Theme: A Few Important Warnings
This week’s lessons remind us that all who have received the grace of God in Jesus Christ therefore need to demonstrate that grace in our conversations.
Scripture: Colossians 4:6
Our conversation should be interesting. My final point is that the conversation of Christians should be interesting, which is the way I understand the phrase “seasoned with salt.” Salt had various uses in the ancient world, the chief one being that it was used as a preservative. There was no refrigeration then, of course. So if meat was to be preserved, for instance, the only way of doing it was by smoking it or curing it with salt. Jesus was probably thinking about this use of salt when he told his disciples that they were “the salt of the earth” (Matt. 5:13). He meant that it is due to the influence of godly people that the world is not a more rotten place than it is.
But that is not what Paul is thinking of in this verse from Colossians, for here he uses the words “seasoned with.” This is not referring to salt’s preservative powers but to salt’s ability to contribute flavor to something that might otherwise be insipid.
Is your conversation like that? Is it interesting? I am afraid that many Christians are dull in what they say because they are not thinking much about important matters and can only comment on the latest sports scores or the weather. Yet it is also true that the most interesting of all people are Christians, in my judgment, particularly if they are studying God’s Word and learning to think about life as Christians. People like this do not merely reflect the warmed-over views or hackneyed clichés of the gray dull world around them. Their minds are alive with new ideas, and their conversation is provocative and intriguing.
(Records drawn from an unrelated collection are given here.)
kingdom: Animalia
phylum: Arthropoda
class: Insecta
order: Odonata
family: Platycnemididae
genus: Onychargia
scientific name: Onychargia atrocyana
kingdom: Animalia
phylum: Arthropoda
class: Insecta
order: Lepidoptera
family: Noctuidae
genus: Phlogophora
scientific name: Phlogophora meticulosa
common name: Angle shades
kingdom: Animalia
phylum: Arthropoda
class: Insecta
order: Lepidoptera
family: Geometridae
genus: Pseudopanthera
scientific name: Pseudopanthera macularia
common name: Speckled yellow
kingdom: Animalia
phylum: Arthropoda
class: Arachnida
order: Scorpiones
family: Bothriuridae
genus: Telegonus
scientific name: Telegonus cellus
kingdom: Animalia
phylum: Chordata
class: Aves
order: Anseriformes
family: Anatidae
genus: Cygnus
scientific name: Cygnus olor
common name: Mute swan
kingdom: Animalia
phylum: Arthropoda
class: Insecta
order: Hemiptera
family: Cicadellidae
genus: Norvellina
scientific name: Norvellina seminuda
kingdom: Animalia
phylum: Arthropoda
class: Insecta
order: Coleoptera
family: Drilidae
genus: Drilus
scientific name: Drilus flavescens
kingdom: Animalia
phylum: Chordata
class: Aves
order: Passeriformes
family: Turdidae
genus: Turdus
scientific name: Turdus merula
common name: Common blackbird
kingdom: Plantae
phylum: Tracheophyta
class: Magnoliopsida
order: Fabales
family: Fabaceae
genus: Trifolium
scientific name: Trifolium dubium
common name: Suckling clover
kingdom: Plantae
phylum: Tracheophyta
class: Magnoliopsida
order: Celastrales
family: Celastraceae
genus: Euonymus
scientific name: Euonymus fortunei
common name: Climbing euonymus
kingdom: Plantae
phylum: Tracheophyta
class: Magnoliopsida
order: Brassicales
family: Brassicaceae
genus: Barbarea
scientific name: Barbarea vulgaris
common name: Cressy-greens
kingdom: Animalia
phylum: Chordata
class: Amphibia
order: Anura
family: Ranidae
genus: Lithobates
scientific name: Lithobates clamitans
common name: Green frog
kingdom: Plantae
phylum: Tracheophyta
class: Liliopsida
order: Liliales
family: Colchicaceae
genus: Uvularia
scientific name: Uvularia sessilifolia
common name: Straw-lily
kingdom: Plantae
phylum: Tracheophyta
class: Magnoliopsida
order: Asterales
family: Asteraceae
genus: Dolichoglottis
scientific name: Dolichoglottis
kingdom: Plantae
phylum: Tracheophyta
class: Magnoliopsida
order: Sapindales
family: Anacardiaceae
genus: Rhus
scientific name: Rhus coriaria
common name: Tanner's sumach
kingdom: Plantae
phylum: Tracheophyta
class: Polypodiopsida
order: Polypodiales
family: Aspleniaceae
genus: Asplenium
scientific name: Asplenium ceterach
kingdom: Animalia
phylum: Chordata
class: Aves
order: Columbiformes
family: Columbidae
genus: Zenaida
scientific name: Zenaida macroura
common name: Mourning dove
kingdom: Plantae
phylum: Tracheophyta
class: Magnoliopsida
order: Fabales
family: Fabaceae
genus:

Throughout the year my speaking schedule brings me into contact with many such people. I am always stimulated by these contacts. Shouldn’t your speech be lively? Shouldn’t your conversation be at least as well-prepared, satisfying, and tasty as the conversation between Neil Postman and Camille Paglia that I referred to in the introduction to this study?
There is one more matter before I end. I have written about what our speech should be, but I also want to note that there are important biblical warnings about what our words should not be. First, they should not be arrogant, that is, pretending to have answers to questions we do not actually have. Remember Job’s counselors. God called their words “words without knowledge” (Job 38:2), and Job rightly complained that their ignorant counsel harmed him. He asked his friends, “How long will you torment me and crush me with words” (Job 19:2)?
Second, our words should not be divisive. Some people think that in order to defend truth they have to be argumentative. But Paul warned Timothy about godless men whose arguments “result in envy, quarreling, malicious talk, evil suspicions and constant friction between men of corrupt mind” (1 Tim. 6:4, 5). He also said, “Warn [Christians] before God against quarreling about words” (2 Tim. 2:14).
Third, our words should not be careless. Remember Jesus’ warning about the place words will have in the final judgment. He said, “Men will have to give account on the day of judgment for every careless word they have spoken. For by your words you will be acquitted, and by your words you will be condemned” (Matt. 12:36, 37).
Words are important! Your conversation counts!
“May the words of my mouth and the mediation of my heart, be pleasing in your sight, O Lord, my Rock and my Redeemer” (Ps. 19:14).
What does Paul mean when he speaks of our words being “seasoned with salt”? What can you do so that you are properly prepared to be able to, as Paul also writes, “know how you ought to answer each person”?
From the lesson, what three things should our speech not be?
Application: How can you and your Christian friends or family be a mutual encouragement concerning each other’s speech and the need for it to be full of grace?